Audio analysis in machine learning can be done using complete audio timelines or extracting information from certain features. Depending on the end goal, there are a multitude of methods one can use to analyze audio.
Common applications for machine learning in audio classification include speech recognition, music tagging, and fingerprinting. My capstone project was done on audio classification, and I chose to classify bird species based on their calls and songs. I obtained the data from https://www.kaggle.com/c/birdsong-recognition.

The audio was in mp3 format, and there aren’t a lot of libraries for audio analysis, and Librosa, being one of the most common, requires wav formatted audio files. I started by using the Pydub and Soundfile libraries to convert the mp3 files to wav formatted files. Next, I sliced the files using pydub’s split_on_silence feature. Rather than removing the actual silence, I increased the threshold so as to remove the excess background noise, as there is not only ambient/environmental sound present, but there are squirrels, other birds, and a variety of extra ambient noise present in the audio tracks. I chose the split on silence module because I wanted to actually split the audio track rather than re-leveling the audio, which would change the pitch and quality of the audio files. Below is an example of the information obtained through the wav analysis, which essentially shows the power at certain points and around the 0.0 mark across the center, is the ambient and background noise present throughout the clip.

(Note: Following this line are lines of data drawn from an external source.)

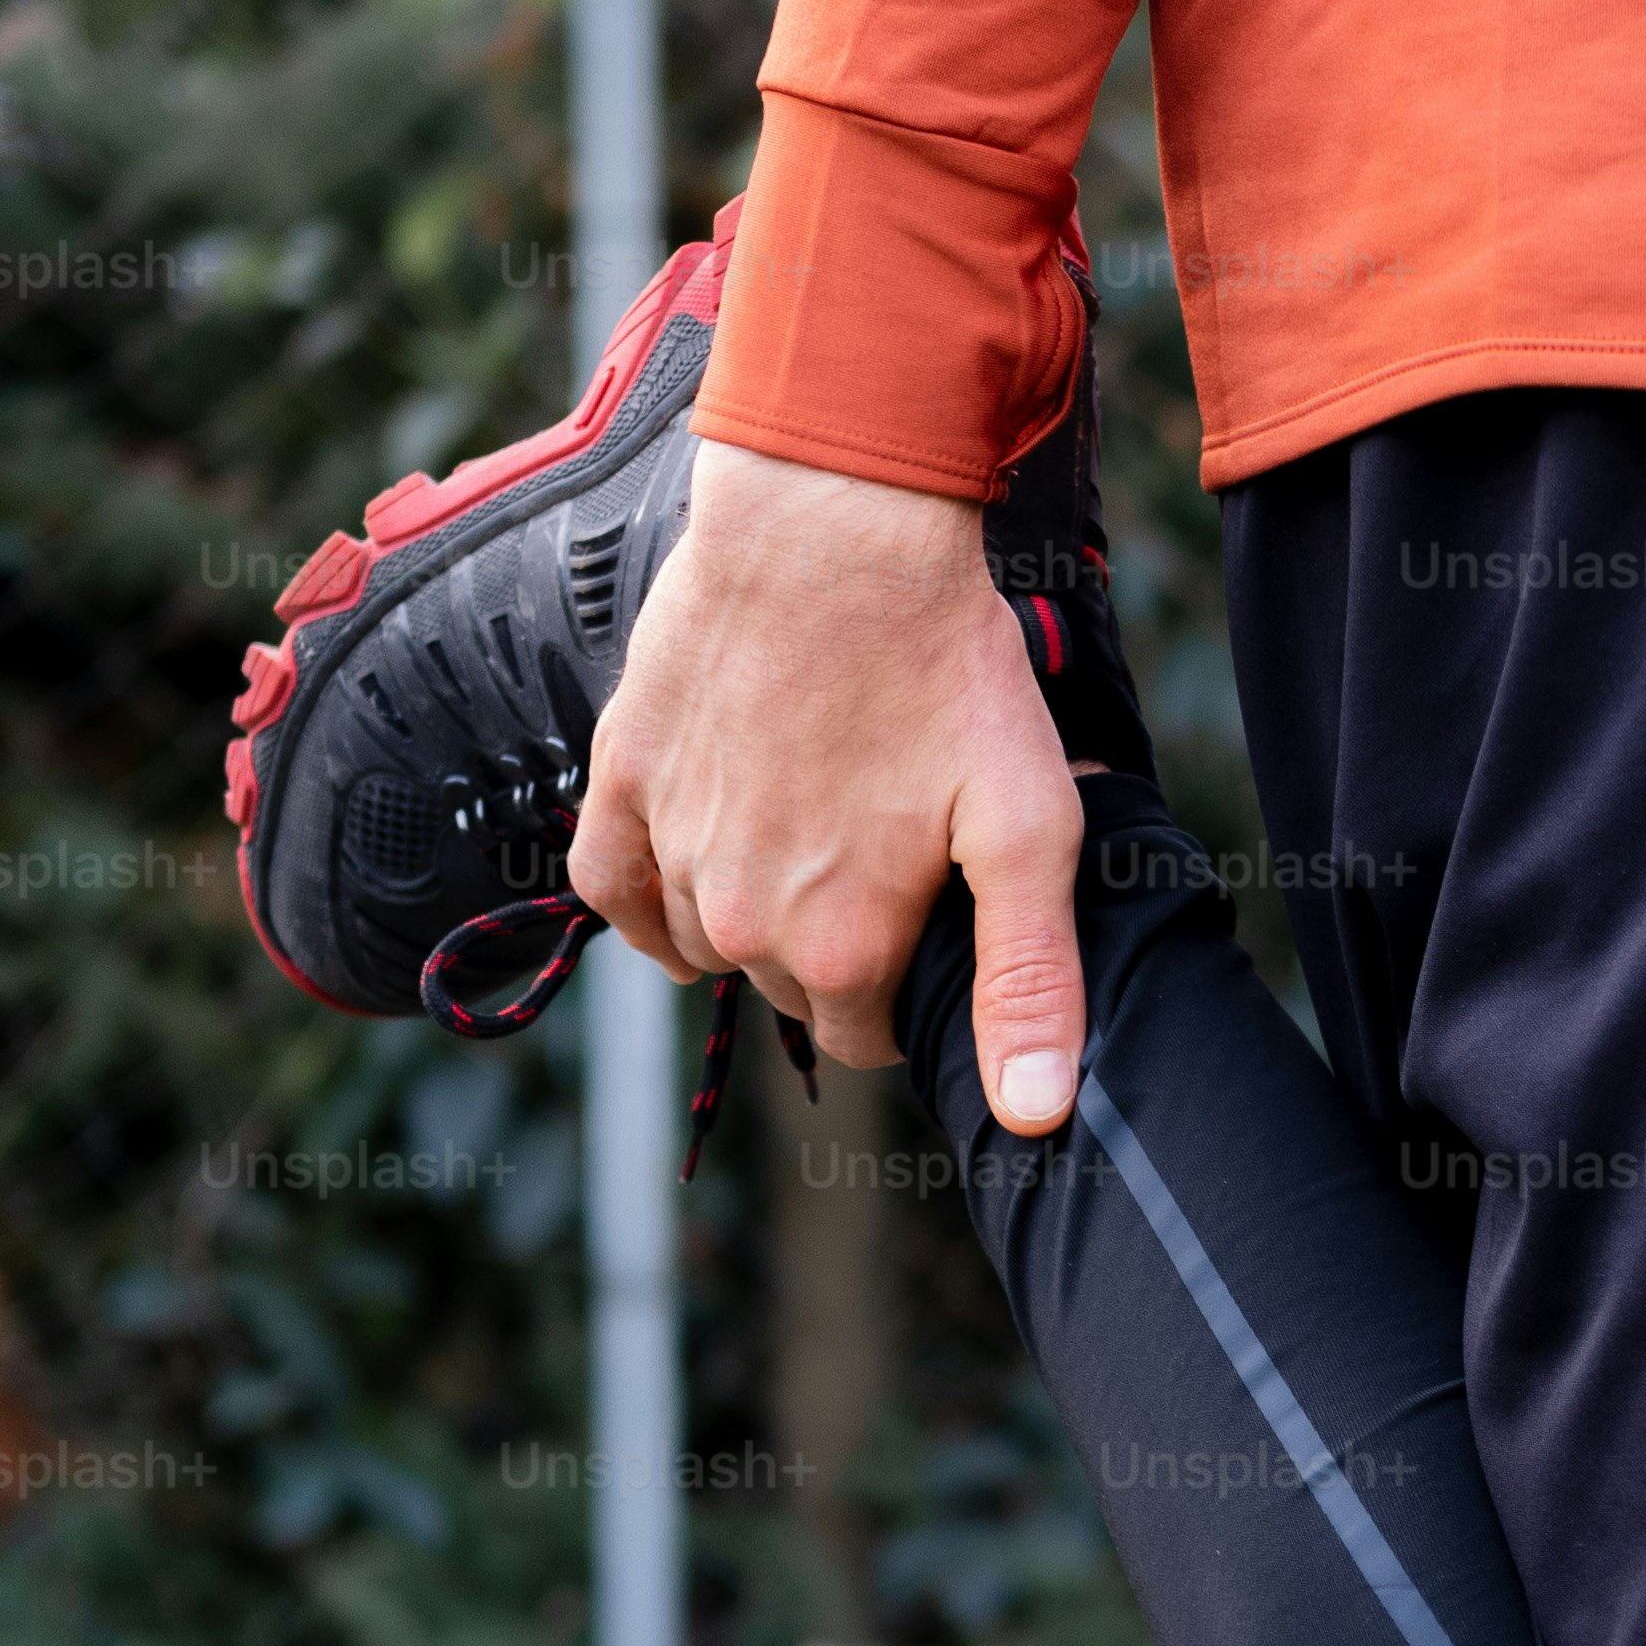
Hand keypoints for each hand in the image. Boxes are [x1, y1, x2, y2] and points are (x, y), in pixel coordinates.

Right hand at [570, 439, 1088, 1131]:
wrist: (834, 529)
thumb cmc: (947, 668)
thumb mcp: (1031, 826)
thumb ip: (1030, 981)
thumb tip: (1033, 1117)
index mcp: (839, 951)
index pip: (864, 1038)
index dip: (904, 985)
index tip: (929, 911)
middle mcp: (740, 924)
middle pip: (789, 985)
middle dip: (835, 941)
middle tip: (885, 842)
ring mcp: (670, 854)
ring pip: (709, 937)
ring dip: (753, 905)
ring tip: (814, 811)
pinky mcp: (620, 785)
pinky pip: (612, 887)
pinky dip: (649, 894)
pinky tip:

The above image is the melspectogram extracted from the same audio file. Setting the lifter to 2.0, so as to focus on the power of the audio file, you can see the light pink color that reflects the call of this bird.
Deciding what features to work with was one of the many hurdles I encountered. There is so much information in sound, from pitch, to frequency, to power. All of these have to be extracted with consideration to the extraneous sound present on a track when it is obtained in certain environments. This was consistently the case for the dataset I worked with for this project.
Since audio is actually linear, I initially intended on sticking with the wav and chromagram information, but upon doing some research, I found that the melspectogram represents audio as human’s perceive it on the log scale. I extracted a variety of information through statistical analysis to utilize in my neural network. I worked with the onset envelope, to get an idea of the power behind the bird call for each file. I assessed the spectral deviation, which involves taking the standard deviation from the chromagram information extracted for each frame of audio. I assessed the mean mel cepstral coefficients from the audio tracks as well. These assist in provided key information on the mel scale through coefficients obtained in a frame by frame analysis.

There is a plethora of audio features that could be used to identify sounds and frequencies.